PROBLEM TO SOLVE:
Among the entries below, which lines include the string "disponíveis"? Show each one.

*** DATA RECORDS ***

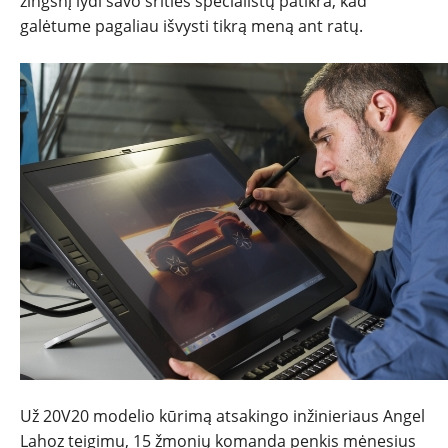
REPORTAŽAI
žingsnį lydi savo srities specialistų patikra, kad
galėtume pagaliau išvysti tikrą meną ant ratų.
SPORTAS
PATARIMAI
ĮVAIRENYBĖS
Už 20V20 modelio kūrimą atsakingo inžinieriaus Angel
Lahoz teigimu, 15 žmonių komanda penkis mėnesius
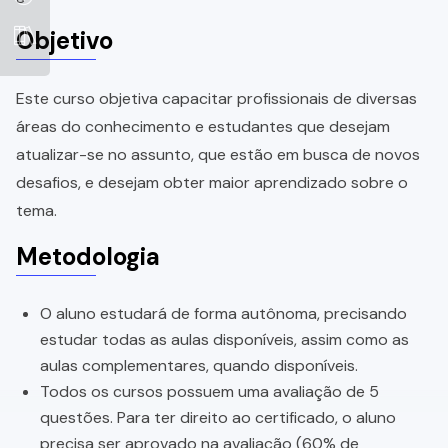
Objetivo
Este curso objetiva capacitar profissionais de diversas
áreas do conhecimento e estudantes que desejam
atualizar-se no assunto, que estão em busca de novos
desafios, e desejam obter maior aprendizado sobre o
tema.
Metodologia
O aluno estudará de forma autônoma, precisando
estudar todas as aulas disponíveis, assim como as
aulas complementares, quando disponíveis.
Todos os cursos possuem uma avaliação de 5
questões. Para ter direito ao certificado, o aluno
precisa ser aprovado na avaliação (60% de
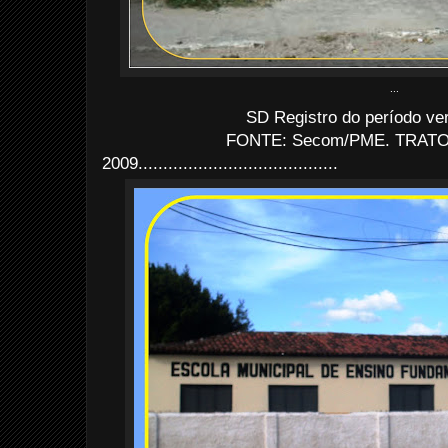
...
SD Registro do período ve
FONTE: Secom/PME. TRATO: 
2009........................................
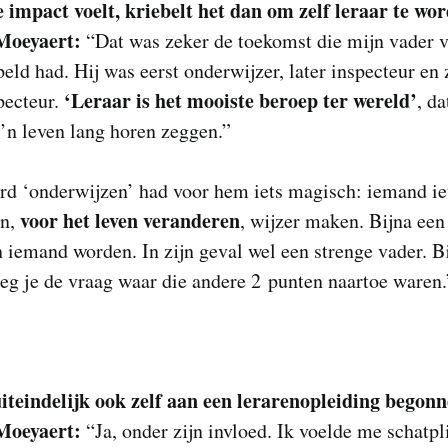
e impact voelt, kriebelt het dan om zelf leraar te wo
Moeyaert:
“Dat was zeker de toekomst die mijn vader 
peld had. Hij was eerst onderwijzer, later inspecteur en 
‘Leraar is het mooiste beroep ter wereld’
pecteur.
, d
’n leven lang horen zeggen.”
rd ‘onderwijzen’ had voor hem iets magisch: iemand i
voor het leven veranderen
en,
, wijzer maken. Bijna een
 iemand worden. In zijn geval wel een strenge vader. Bi
eg je de vraag waar die andere 2 punten naartoe waren.
uiteindelijk ook zelf aan een lerarenopleiding begon
Moeyaert:
“Ja, onder zijn invloed. Ik voelde me schatpl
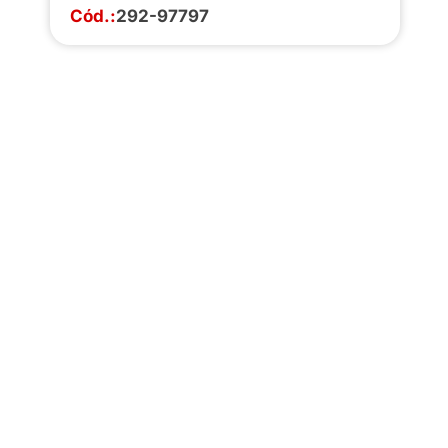
Cód.:
292-97797
Faça o download da
completa de estoq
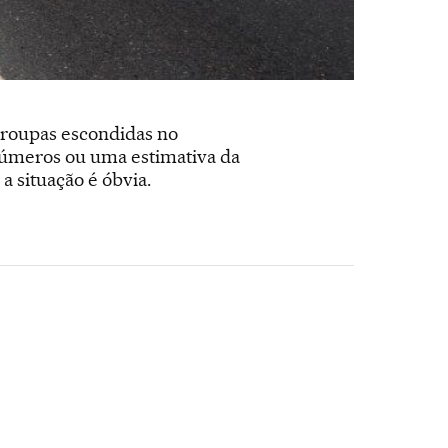
 roupas escondidas no
números ou uma estimativa da
a situação é óbvia.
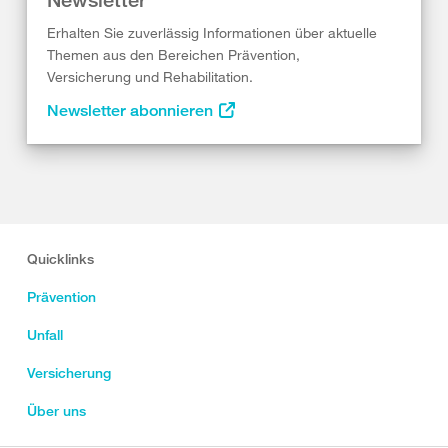
Erhalten Sie zuverlässig Informationen über aktuelle
Themen aus den Bereichen Prävention,
Versicherung und Rehabilitation.
Newsletter abonnieren
Quicklinks
Prävention
Unfall
Versicherung
Über uns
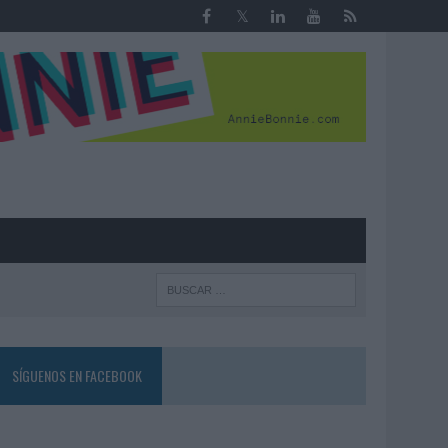
R
SÍGUENOS EN FACEBOOK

*** End of DATA RECORDS ***

EXPECTED ANSWER:
estudar todas as aulas disponíveis, assim como as
aulas complementares, quando disponíveis.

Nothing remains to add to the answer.